In 1993, Egypt suffered a spate of terrorist attacks. That year, over 1,100 people were either killed or wounded due to a terrorist attack in Egypt (by comparison, the number for the prior year was only 322). According to the New York Times, these attacks had “shaken the Egyptian Government.”

Abdel-Rahman was the spiritual leader of the terrorists who were conducting these attacks (the terrorists were members of his Al-Gama'a al-Islamiyya). At that time, he was recording his sermons in Brooklyn on cassette tapes and sending them to Egypt. These tapes were duplicated and given to tens of thousands of people in Cairo. In these tapes, Abdel-Rahman called for the murder of infidels, the ousting of Hosni Mubarak, and for Egypt to become a pure Islamic state.

“Sheik Omar Abdul Rahman uses New York as a base,” said Mamdouh Beltagui, the head of the state information service in Egypt. “He raises funds and sends money back to Egypt with couriers. He passes on messages to his followers, giving orders about what they should do next and who they should target. We do not understand why the U.S. authorities have allowed him to enter the country.”

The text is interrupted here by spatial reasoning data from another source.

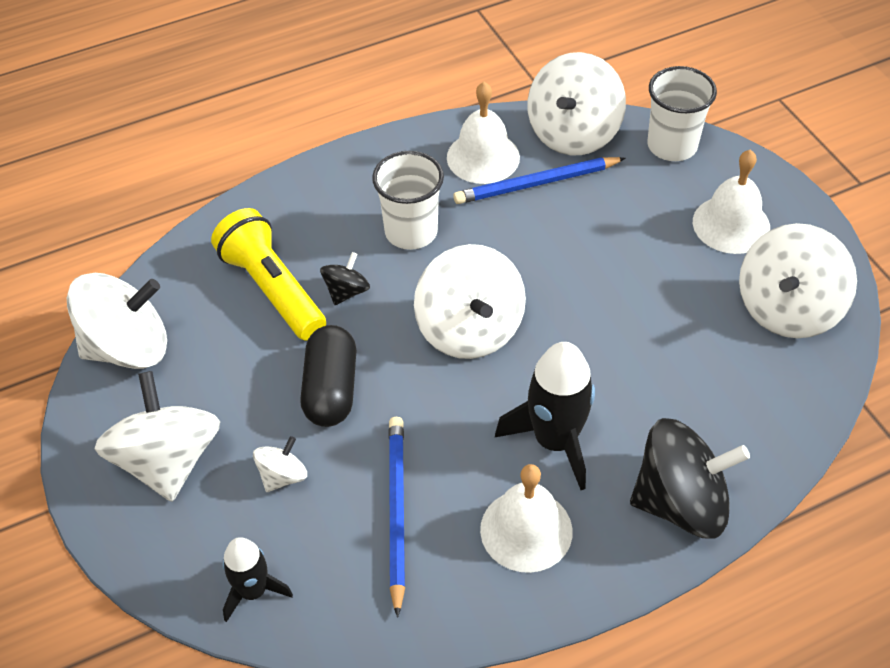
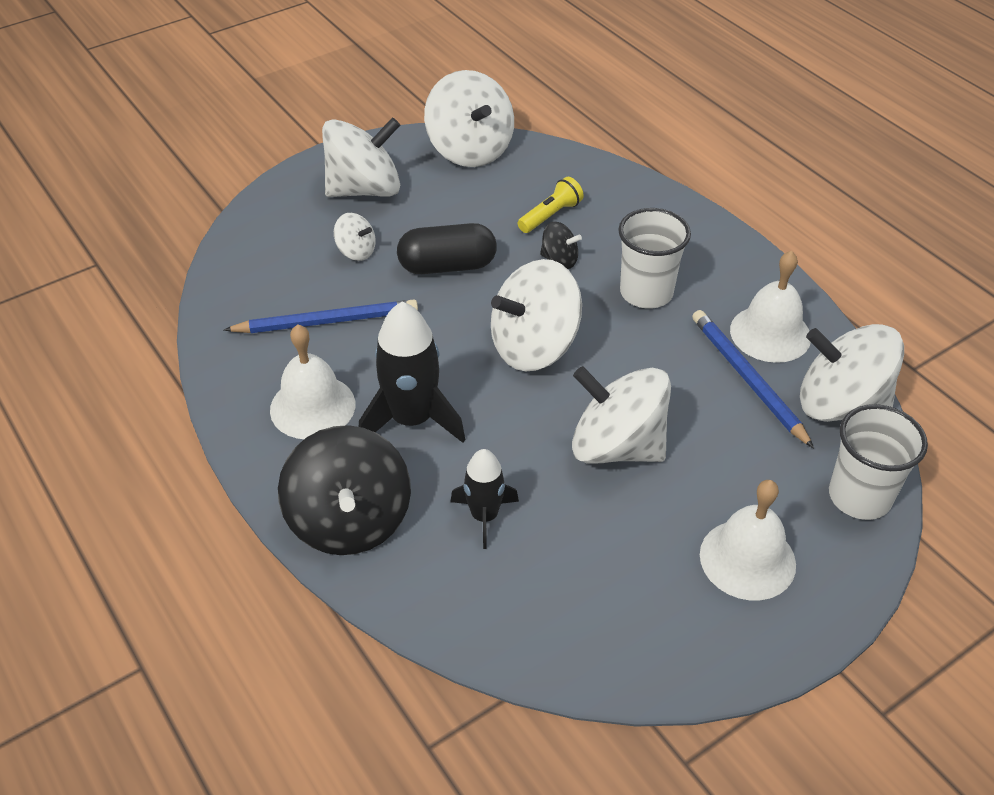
camera: 80 degrees right, 5 degrees down
(253, 591) = (251, 252): black rocket -> black rocket (484, 516)
(272, 288) = (551, 215): yellow flashlight -> yellow flashlight, size x0.55
(787, 309) = (627, 617): white spinning top -> white spinning top (617, 446)

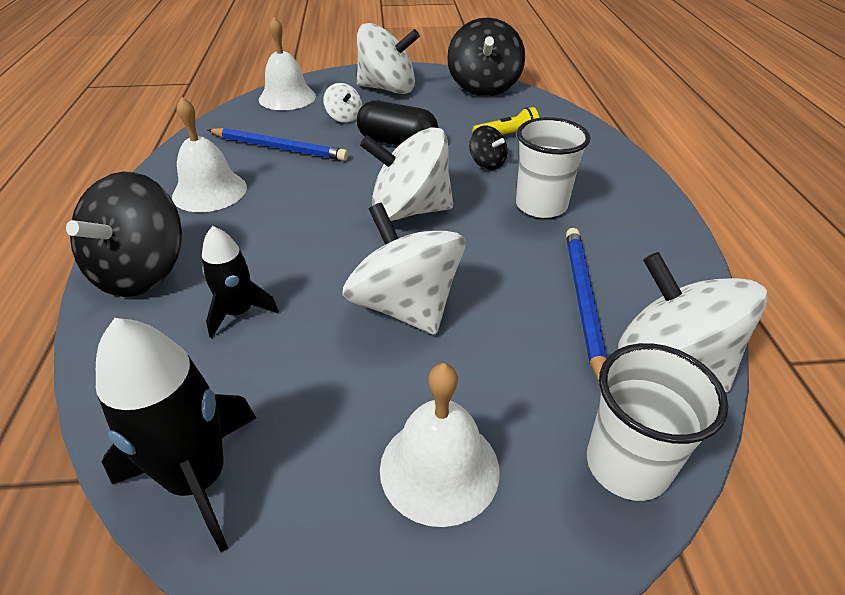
camera: 30 degrees right, 5 degrees down
(412, 419) = (265, 223): black rocket -> black rocket (198, 478)
(470, 150) = (483, 87): white spinning top -> black spinning top
(770, 333) = (638, 273): white bell -> white bell (287, 97)

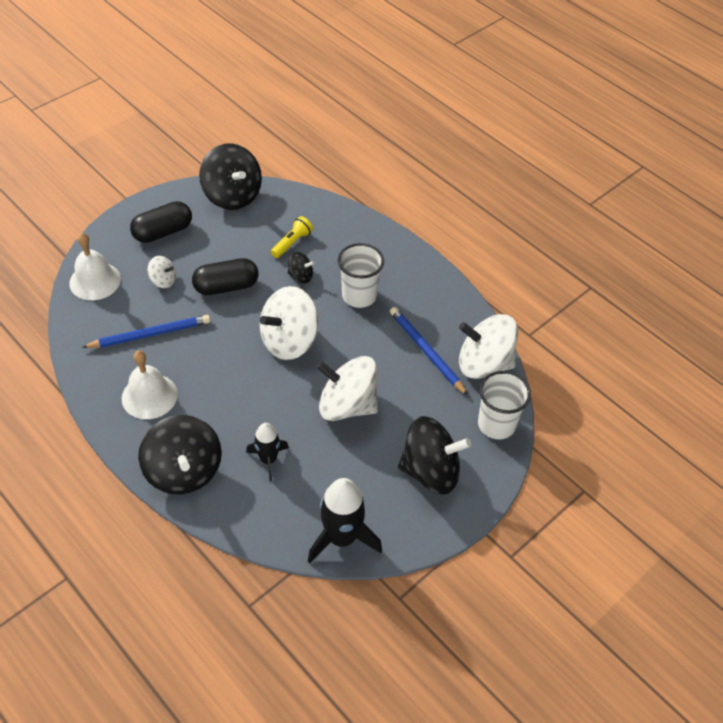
camera: 40 degrees left, 10 degrees up
(388, 89) = (163, 232): white spinning top -> black capsule
(439, 468) = (430, 471): white bell -> black spinning top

The New York Times compared him to Ayatollah Khomeini. Khomeini was in Paris when he helped oust the Shah of Iran. He too sent recordings of himself to his country.

Nosair later stood trial as a co-conspirator of Rahman. Both men received life sentences for the 1993 World Trade Center bombing, conspiracy to use explosives against New York landmarks, and plotting to assassinate U.S. politicians. Nosair was convicted of nine counts, including seditious conspiracy, murder of Kahane in aid of racketeering, attempted murder in aid of racketeering, attempted murder of a postal police officer, use of a firearm in a murder, use of a firearm in the commission of a murder, use of a firearm in an attempted murder, and possession of a firearm, and received life plus 15 years of imprisonment. Nosair's relatives obtained funds to pay for Nosair's defense from Osama bin Laden.